Shelter
Might & Delight, 2013
En Shelter la muerte tiene muchos nombres. En el viaje de esta tejona y sus cinco crías puede llamarse “hambre”, “incendio”, “rapaces” o “frío”. Desde que la familia abandona la cueva que acoge el inicio del juego, cualquier arbusto o piedra puede ser un signo de peligro y cualquier error fatal cuando estamos a merced de la naturaleza en crudo. Las reglas aquí son las más básicas y primarias posibles, esas que construyen pirámides tróficas y que dicen que la tejona se come al ratón y que a ella, si se descuida, la devora el águila. Shelter está regido por la pura entropía de la convivencia salvaje y sus ciclos vitales, y, desde su mismo arranque, tener a esa pequeña prole indefensa a nuestro cuidado tiñe el paisaje de un miedo primitivo. Nos obliga a negociar riesgos, a desconfiar de cualquier refugio y relativizar los estómagos vacíos.

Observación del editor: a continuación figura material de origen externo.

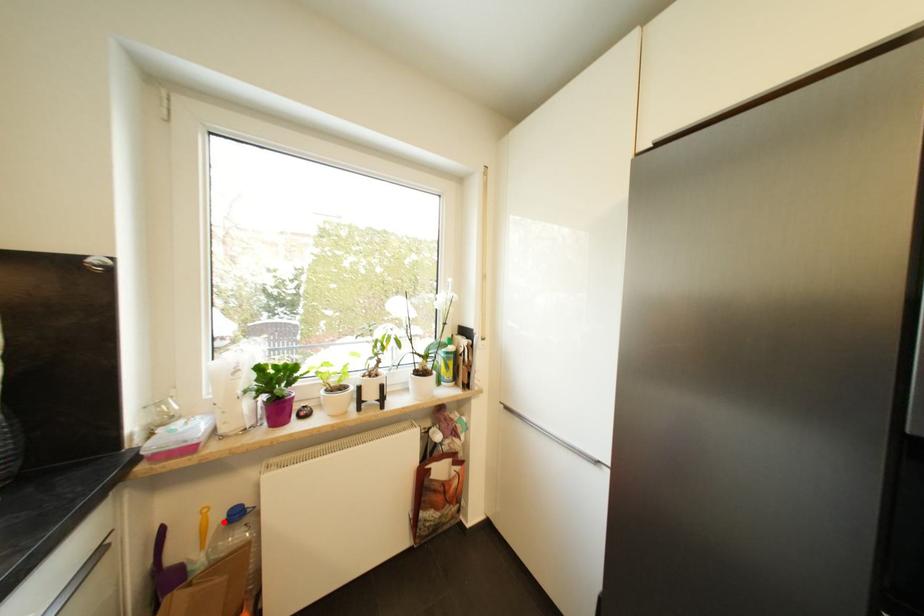
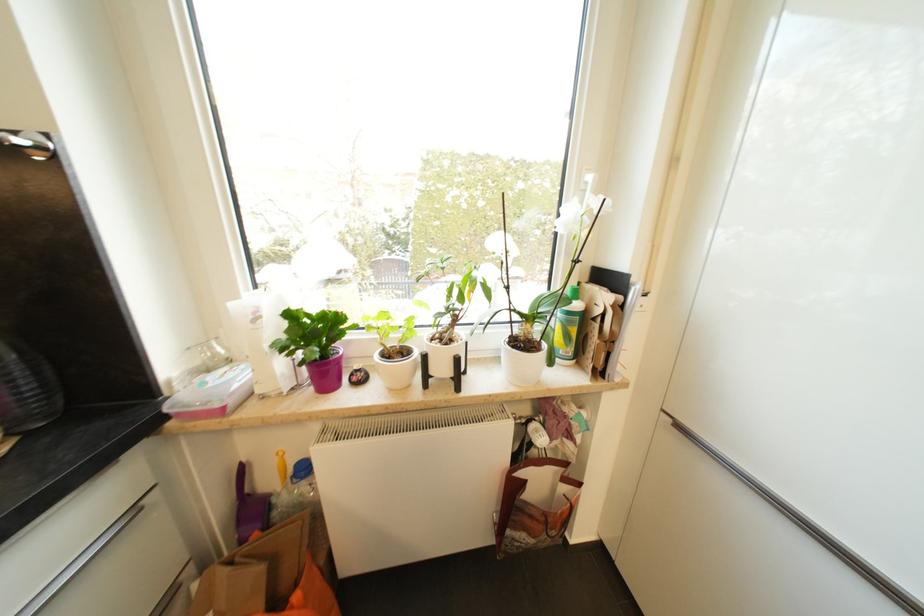
Locate, in the second image, the point that corresponds to the highlighted location in the first image.

(295, 471)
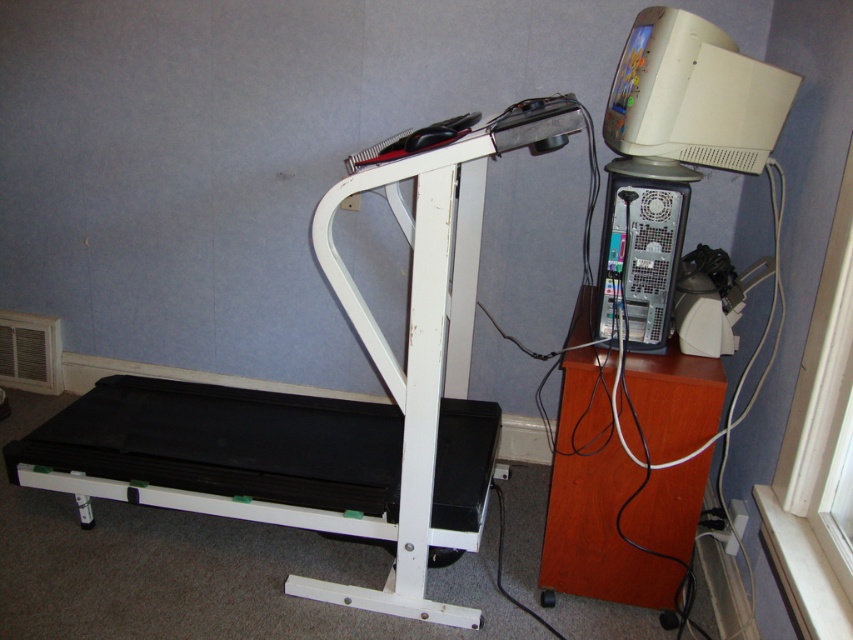
Question: Which of the following is the closest to the observer?

Choices:
 (A) black rubber treadmill at left
 (B) satin silver computer tower at right
 (C) white plastic air conditioner at lower left

Answer: (A)

Question: Among these points, which one is nearest to the camera?

Choices:
 (A) (660, 65)
 (B) (628, 278)

Answer: (A)

Question: Does black rubber treadmill at left appear under beige plastic monitor at upper right?

Choices:
 (A) no
 (B) yes

Answer: (B)

Question: Can you confirm if black rubber treadmill at left is positioned to the right of white plastic air conditioner at lower left?

Choices:
 (A) yes
 (B) no

Answer: (A)

Question: Considering the real-world distances, which object is farthest from the black rubber treadmill at left?

Choices:
 (A) beige plastic monitor at upper right
 (B) satin silver computer tower at right

Answer: (B)

Question: Is black rubber treadmill at left wider than beige plastic monitor at upper right?

Choices:
 (A) no
 (B) yes

Answer: (B)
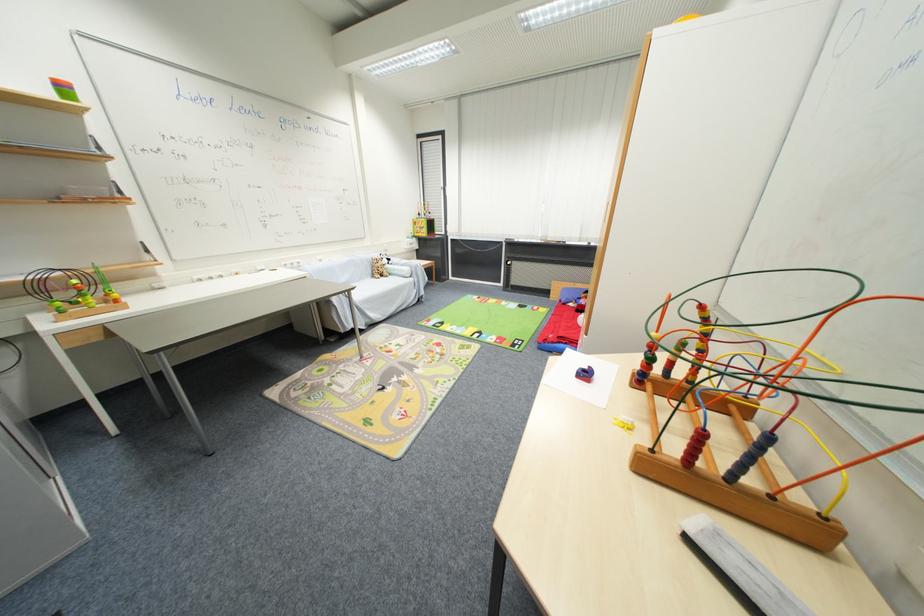
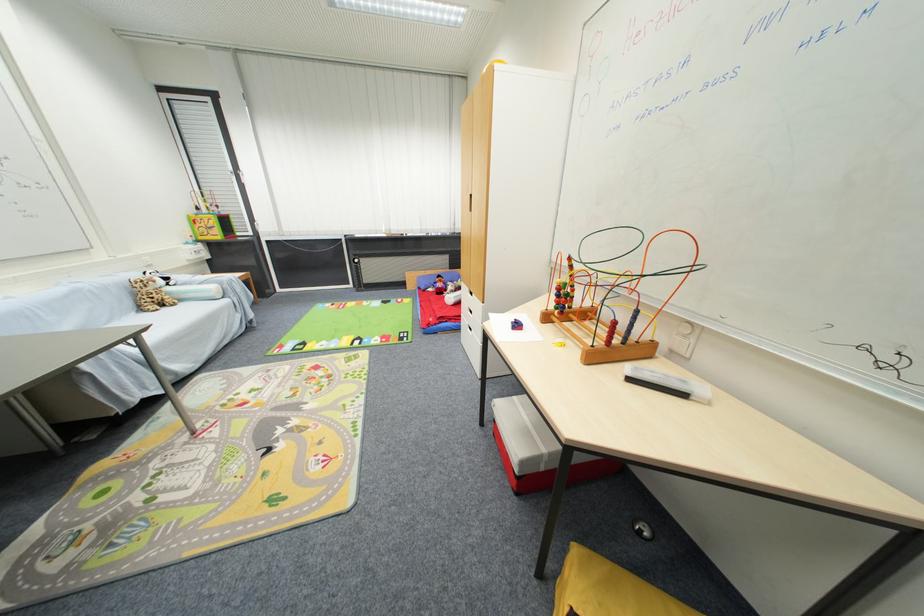
Find the pixel in the second image that matches (415,241) in the first image.

(198, 249)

La necesidad de cazar, recolectar y proteger es constante, pero a cada etapa del viaje le corresponde su propio peligro. Primero es esa sombra de alas extendidas que revolotea sobre nuestras cabezas y que nos obliga a permanecer en la hierba alta; luego la noche y su manera en que alimenta la imaginación con sus ruidos; más allá, los rápidos del río. La perpetua tensión de Shelter se expresa a través de esa maternidad sacrificada que pone las vidas de los hijos por delante en todo momento, pero que no puede descuidar la supervivencia propia porque sin ella todo estaría perdido. Somos más rápidas, más fuertes, más hábiles que ellos, pero son sus limitaciones las que nos dan la medida al mundo.